Work to complete —
The output should be the line containing "1152 35 599" and every later line of the records, exactly as written, and nothing else.

Information shown —
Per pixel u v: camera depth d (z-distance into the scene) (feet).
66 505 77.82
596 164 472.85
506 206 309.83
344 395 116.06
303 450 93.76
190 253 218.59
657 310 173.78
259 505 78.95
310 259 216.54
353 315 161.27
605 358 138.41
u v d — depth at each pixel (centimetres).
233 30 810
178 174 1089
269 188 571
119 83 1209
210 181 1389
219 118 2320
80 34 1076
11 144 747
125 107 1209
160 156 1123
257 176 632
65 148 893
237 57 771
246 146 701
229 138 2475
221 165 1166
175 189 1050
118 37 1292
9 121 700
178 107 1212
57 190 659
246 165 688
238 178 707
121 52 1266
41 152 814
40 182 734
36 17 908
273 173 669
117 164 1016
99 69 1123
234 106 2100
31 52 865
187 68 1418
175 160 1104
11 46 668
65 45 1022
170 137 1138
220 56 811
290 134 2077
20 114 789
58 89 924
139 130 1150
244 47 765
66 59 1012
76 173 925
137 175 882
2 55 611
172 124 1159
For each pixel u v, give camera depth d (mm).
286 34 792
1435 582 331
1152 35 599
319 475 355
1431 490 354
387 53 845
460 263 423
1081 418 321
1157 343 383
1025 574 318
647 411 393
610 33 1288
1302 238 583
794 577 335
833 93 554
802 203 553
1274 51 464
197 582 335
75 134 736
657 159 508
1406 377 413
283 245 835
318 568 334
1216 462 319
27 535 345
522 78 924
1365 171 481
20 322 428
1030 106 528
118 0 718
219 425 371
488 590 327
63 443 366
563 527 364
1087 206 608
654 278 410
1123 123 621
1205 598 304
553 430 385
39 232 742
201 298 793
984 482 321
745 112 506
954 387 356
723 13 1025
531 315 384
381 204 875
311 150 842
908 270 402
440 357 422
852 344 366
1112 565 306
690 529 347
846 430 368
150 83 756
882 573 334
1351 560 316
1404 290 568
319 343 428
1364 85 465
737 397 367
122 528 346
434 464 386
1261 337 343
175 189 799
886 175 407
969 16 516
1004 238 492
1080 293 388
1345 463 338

Response area —
1152 35 599
319 475 355
1431 490 354
387 53 845
460 263 423
1081 418 321
1157 343 383
1025 574 318
647 411 393
610 33 1288
1302 238 583
794 577 335
833 93 554
802 203 553
1274 51 464
197 582 335
75 134 736
657 159 508
1406 377 413
283 245 835
318 568 334
1216 462 319
27 535 345
522 78 924
1365 171 481
20 322 428
1030 106 528
118 0 718
219 425 371
488 590 327
63 443 366
563 527 364
1087 206 608
654 278 410
1123 123 621
1205 598 304
553 430 385
39 232 742
201 298 793
984 482 321
745 112 506
954 387 356
723 13 1025
531 315 384
381 204 875
311 150 842
908 270 402
440 357 422
852 344 366
1112 565 306
690 529 347
846 430 368
150 83 756
882 573 334
1351 560 316
1404 290 568
319 343 428
1364 85 465
737 397 367
122 528 346
434 464 386
1261 337 343
175 189 799
886 175 407
969 16 516
1004 238 492
1080 293 388
1345 463 338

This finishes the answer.